CIRCONSTANCES400.jpg Disons le sans détour : De quoi Sarkozy est-il le nom ? est un antidote à l'anesthésie et à la sidération qui ont frappé les esprits depuis le 5 mai dernier. Le principal mérite de ce court essai, fruit d'un séminaire à l'ENS ? Reposer quelques repères clairs contre la «désorientation» dont le pouvoir a fait, avec le maintien délibéré d'un état de peur, l'une de ses principales armes politiques. D'abord en proposant une définition de la politique aux antipodes du spectacle et de la mobilisation «d'affects collectifs» qui tient aujourd'hui lieu de débat public. La politique, nous dit Badiou, est «l'action collective organisée (...) visant à développer dans le réel les conséquences d'une nouvelle possibilité refoulée par l'état dominant des choses.» Cette définition implique, pour le philosophe, une critique radicale de la démocratie parlementaire dans sa forme libérale qui, nous dit-il, subordonne le contenu au nombre et substitue au bien commun le service d'intérêts particuliers.¶

Au plan collectif, comme au niveau intime, cet ouvrage met en mot le malaise ressenti, depuis quelques mois, pour ne pas dire quelques années, par ceux qui restent attachés à un idéal d'émancipation humaine. Ce malaise, la seule figure de Sarkozy ne saurait, à elle seule, expliquer. Sarkozy est ainsi pris, ici, comme un symptôme.
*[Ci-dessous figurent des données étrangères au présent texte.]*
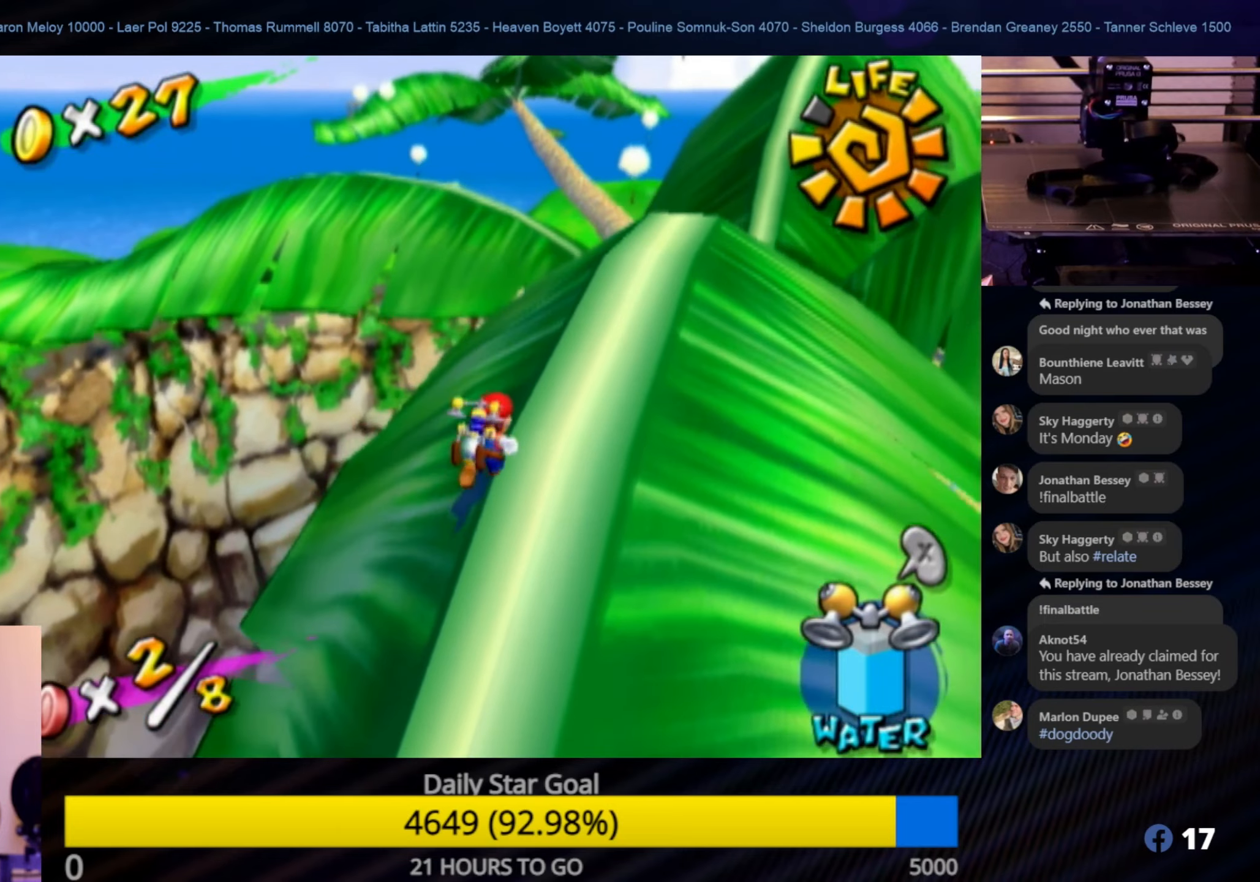
{"buttons": [], "left_stick": "center", "right_stick": "center", "events": [[34, "right_stick", "right"], [367, "right_stick", "center"], [384, "left_stick", "center"]]}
Sous sa forme ressurgit, affirme le philosophe, un «transcendantal pétainiste» dont la principale caractéristique est le «désir d'un maître qui vous protège» (des étrangers, de la mondialisation, des jeunes...). Sarkozy, produit de la peur. Produit, aussi, d'une histoire française déchirée entre révolution et contre-révolution, entre Résistance et collaboration, entre désir de liberté, d'égalité et rappel à l'ordre. A ce «mélange de pulsion négative, de nostalgie historique et d'impuissance avérée», suggère le philosophe, doit répondre une «alliance des sans peurs», capable de tenir, coûte que coûte, au contraire des «rats» qui quittent le navire de la gauche, sur des points réels, absolument hétérogènes au consensus réactionnaire et aux règles d'un capitalisme déchaîné. Le point le plus important, à ses yeux : l'affirmation selon laquelle il y a un seul monde, contre le «mur» qui entend séparer par tous les moyens répressifs possibles, «la jouissance des riches du désir des pauvres». ¶

Tenir, insiste-t-il, implique un nouveau «courage», auquel la philosophie, par les armes théoriques et politiques qu'elle peut contribuer à forger, peut participer. Loin des oppositions de posture et de circonstances, Alain Badiou assume ici un authentique «engagement». Un engagement qu'il inscrit dans le maintien de «l'hypothèse communiste», comme «Idée pure de l'égalité», après l'échec des expériences qui s'en sont réclamées. «L'hypothèse communiste comme telle est générique, écrit-il, elle est le «fond» de toute orientation émancipatrice, elle nomme la seule chose qui vaille qu'on s'intéresse à la politique et à l'histoire». Et, pourrait-on ajouter, l'horizon auquel ce dont Sarkozy est le nom nous somme de renoncer.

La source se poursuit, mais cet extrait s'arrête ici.